Abstract

9681 Background: : Although ESCC has been recognized as a rare and distinct clinicopathologic entity, limited data is available about its clinical behavior and outcome. Our experience with ESCC over the past 3 decades is presented here. Methods: : Patients with ESCC were identified using Saskatchewan Cancer Registry - Canada, from 1971–2002. Diagnosis was based on immunohistochemistry and/or morphology. Patients with abnormal chest radiology at diagnosis or with well-differentiated neuroendocrine tumor or Merkel cell carcinoma were excluded. Survival was calculated using the Kaplan-Meier method. Results: A total of 101 eligible patients with ESCC were identified.
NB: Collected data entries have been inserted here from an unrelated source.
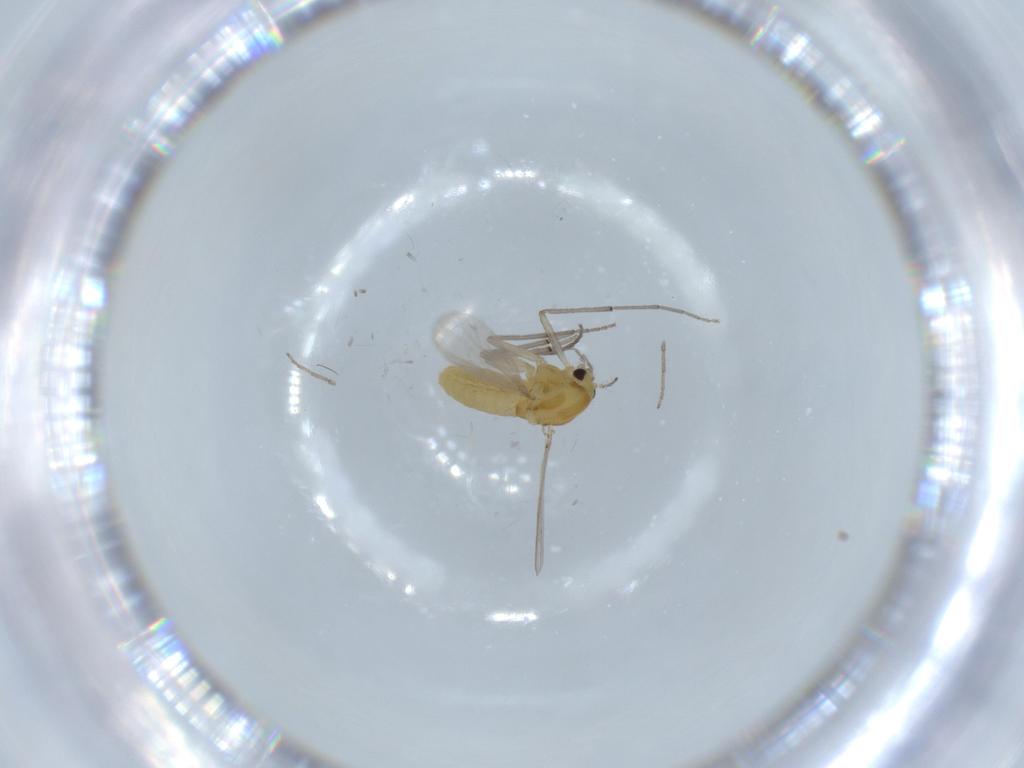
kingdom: Animalia
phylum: Arthropoda
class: Insecta
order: Diptera
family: Chironomidae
Median age was 72 yrs (24–100) and M:F was 1.4:1. Median duration of symptoms prior to definitive diagnosis was 2 months [m] (0.25–40). 51 patients had localized disease and 50 had extensive disease.No significant difference was noted in age, gender distribution, comorbid illness, and incidence of of secondary cancer, however 96% of patients with limited disease (LD) had ECOG performance status of ≤2 compared with 52% in extensive disease (ED) [p=<0.0001]. The primary disease sites were as follows: Breast n=9; gastrointestinal n=20, genitourinary n=18, gynecologic n=11, head & neck n=10, thymus n=2, and unknown primary n=31 . Ninety percent of patients with LD received treatment and 98% of them had an objective response (OR). In contrast, 54% patients with ED received therapy and 44% of them had OR(p<0.0001). Median progression/relapse free survival in responding patients with LD was 20+ m (2–276) compared with 12+ m (2–68) in ED (p<0.0001). All the patients with LD had median OS of 34+ m (0.2–276) compared with 2+ m (0.1–108) in patients with ED (p<0.0001). 5 year survival in patients with LD was 31% compared with 2% in patients with ED. Conclusions: Our results reveal that natural history of ESCC seems comparable to small cell carcinoma of lung and that extent of disease is an important factor predicting survival. No significant financial relationships to disclose.